A reabertura da via será gradativa. Inicialmente, o horário reservado a pedestres e ciclistas cairá pela metade.

Publicação: 15/05/2008 08:43     Atualização: 15/05/2008 09:12

Para amenizar o problema dos congestionamentos, o governo prepara uma nova política de trânsito para o Distrito Federal. E com isso, o brasiliense perderá uma de uma de suas opções preferidas de lazer — o fechamento do Eixão para o trânsito de veículos nos domingos e feriados. A preocupação do GDF é o aumento da frota, que está prestes a alcançar um milhão de veículos, o equivalente a uma média de 2,5 carros por habitante.

Em audiência pública realizada nesta quarta-feira (14/05) na Ordem dos Advogados do Brasil (OAB), o secretário de Transportes, Alberto Fraga, ironizou a preferência do brasiliense pelas caminhadas e passeios de bicicleta no Eixão, desde 1991, quando teve início o fechamento da via: “Não é possível causar transtorno no trânsito da cidade para nem 100 pessoas passearem com cachorrinho”, desdenhou Fraga.

No fim do ano passado, porém, quando o Departamento de Estradas e Rodagem (DER) anunciou que, o Eixão não seria fechado em 2008 por conta das obras na BR-450 — a Estrada Parque Indústria e Abastecimento (Epia) —, a população reagiu à medida. Abaixo-assinado organizado pela da organização não-governamental (ONG) Rodas da Paz reuniu mais de duas mil assinaturas contra a reabertura da via e o governo foi obrigado a voltar atrás .

A nova tentativa de reabrir o Eixão não surpreende o presidente do Rodas da Paz, Maurício Gonçalves. Para ele, a construção do canteiro central no Eixão, anunciada recentemente, já é um pré-anúncio do fim do Eixão do Lazer. “Está tudo arquitetado. É uma pena. A cidade vai ficar ainda mais engessada e menos humana”, lamenta Gonçalves.

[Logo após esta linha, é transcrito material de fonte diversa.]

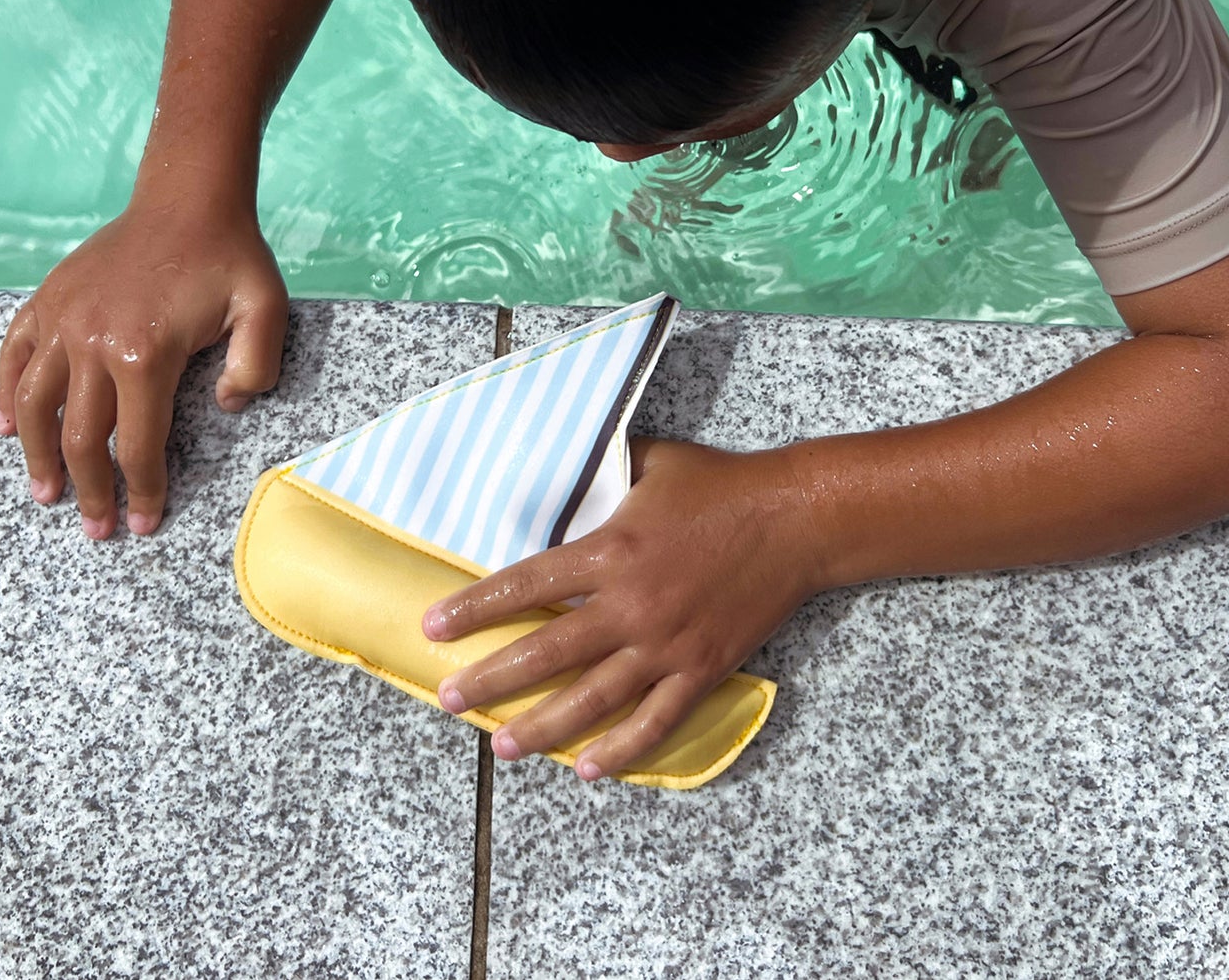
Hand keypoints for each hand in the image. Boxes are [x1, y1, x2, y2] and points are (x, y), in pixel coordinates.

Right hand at [0, 194, 286, 538]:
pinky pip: (14, 356)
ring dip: (39, 456)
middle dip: (90, 491)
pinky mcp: (47, 301)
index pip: (140, 443)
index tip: (144, 522)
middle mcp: (93, 342)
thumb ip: (255, 368)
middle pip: (82, 437)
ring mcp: (64, 320)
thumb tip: (227, 409)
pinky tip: (7, 429)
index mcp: (146, 353)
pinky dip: (7, 396)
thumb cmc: (229, 257)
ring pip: (36, 405)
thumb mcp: (265, 310)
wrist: (188, 199)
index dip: (143, 489)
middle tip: (96, 528)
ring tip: (47, 494)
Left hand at [422, 437, 818, 780]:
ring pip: (591, 699)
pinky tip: (590, 768)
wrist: (793, 520)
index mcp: (610, 550)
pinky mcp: (701, 668)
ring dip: (542, 726)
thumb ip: (600, 471)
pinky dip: (622, 749)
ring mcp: (666, 643)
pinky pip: (655, 721)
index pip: (525, 585)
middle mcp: (630, 604)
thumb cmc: (719, 484)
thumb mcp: (650, 461)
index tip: (435, 627)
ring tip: (503, 745)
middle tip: (450, 697)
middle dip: (491, 679)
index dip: (474, 608)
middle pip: (545, 653)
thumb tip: (561, 466)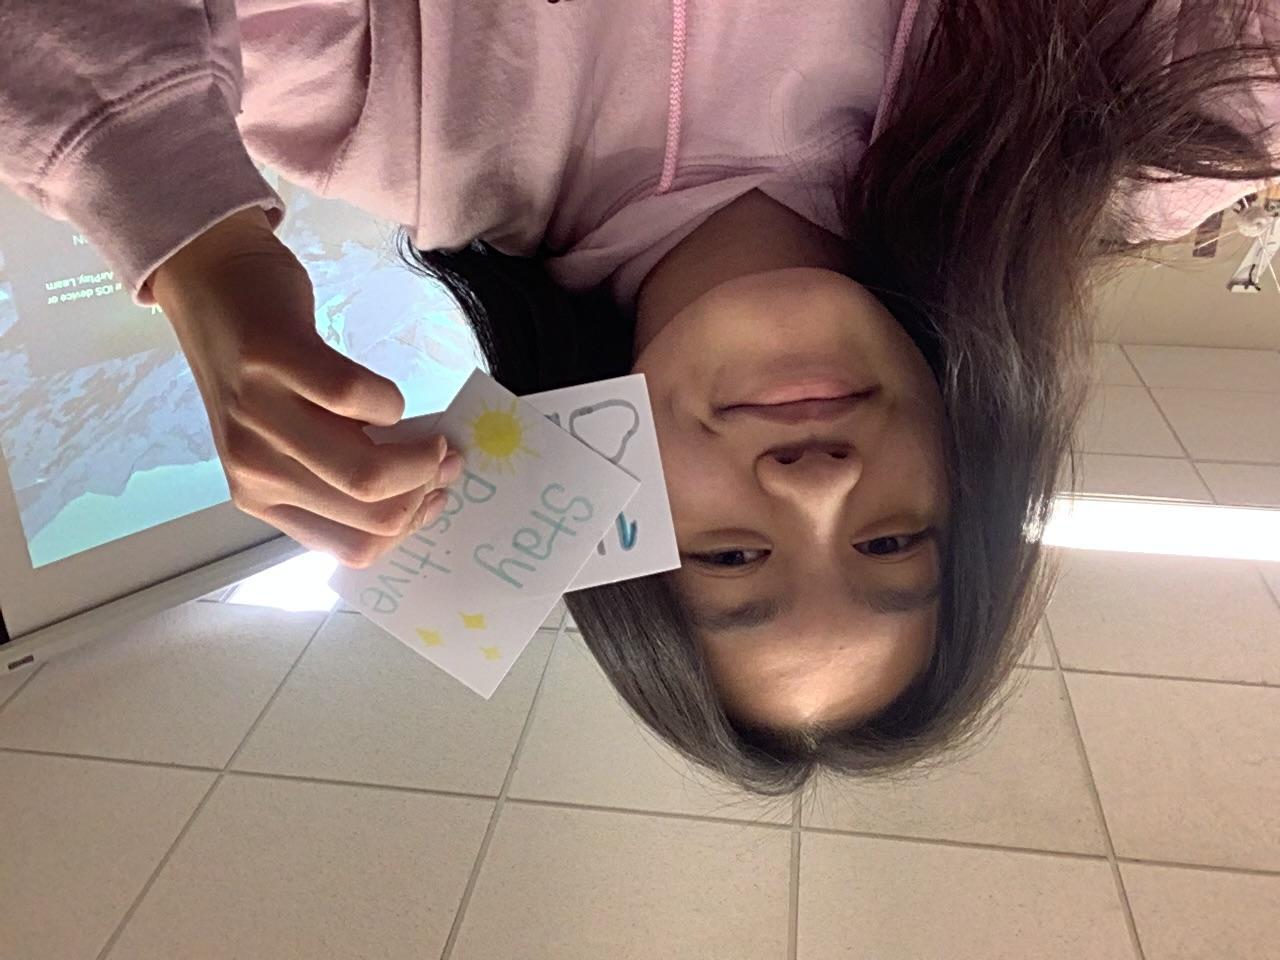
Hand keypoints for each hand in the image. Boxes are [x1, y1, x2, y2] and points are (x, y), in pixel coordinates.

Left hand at [150, 207, 459, 567]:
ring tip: (434, 433)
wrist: (210, 286)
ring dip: (422, 453)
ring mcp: (258, 416)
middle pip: (373, 513)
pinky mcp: (274, 360)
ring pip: (367, 473)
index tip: (434, 495)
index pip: (356, 546)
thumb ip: (340, 472)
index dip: (411, 524)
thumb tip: (423, 489)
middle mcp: (253, 468)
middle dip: (427, 488)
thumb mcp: (290, 441)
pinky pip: (358, 398)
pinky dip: (389, 398)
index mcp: (261, 498)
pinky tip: (383, 393)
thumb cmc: (264, 371)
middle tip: (445, 458)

Com o aumento avassalador da frota do DF, porém, o secretário de Transportes acredita que o fechamento do Eixão, mesmo aos domingos e feriados, não faz mais sentido. Segundo ele, o fim do Eixão do Lazer é uma questão de tempo. No pacote da nova política de trânsito, o governador José Roberto Arruda deverá anunciar a medida, que promete causar polêmica. Inicialmente, pedestres e ciclistas só poderão usar o Eixão das 6h às 12h (atualmente o horário se estende até as 18h). Mas a tendência é que a iniciativa criada em 1991 acabe de vez.

Blitzes
Outra medida que integrará a nova política de trânsito do DF é o fim das blitzes durante o dia. O secretário Alberto Fraga descartou a possibilidade da adoção do rodízio de veículos e pediu paciência à população. Ainda não há data certa para o anúncio da nova política, mas as reuniões para discutir as mudanças estão adiantadas. “Temos que saber o que vai ser da nossa vida com um milhão de carros na rua”, disse o secretário. “Se alguém tem uma fórmula mágica para resolver os congestionamentos, que nos aponte. A população terá que ter paciência”, enfatizou.

Fraga deixou claro que as blitzes durante o dia estão com os dias contados. A orientação ao Batalhão de Trânsito da Polícia Militar e ao Departamento de Trânsito (Detran) será realizar esse tipo de fiscalização apenas nas madrugadas. “Qualquer ação como essa dificulta o tráfego. Não vamos admitir blitzes em horários de pico só para mostrar serviço”, argumentou.

O secretário aproveitou para defender o aumento do valor das multas — o que só pode ser feito por meio de projeto de lei. Em 2007, o Detran-DF aplicou 369 mil multas. Este ano já foram 75 mil. “Não se trata de criar uma indústria de multas. Mas tem gente que coleciona penalidades e continua circulando. Temos que ser mais duros”, justificou.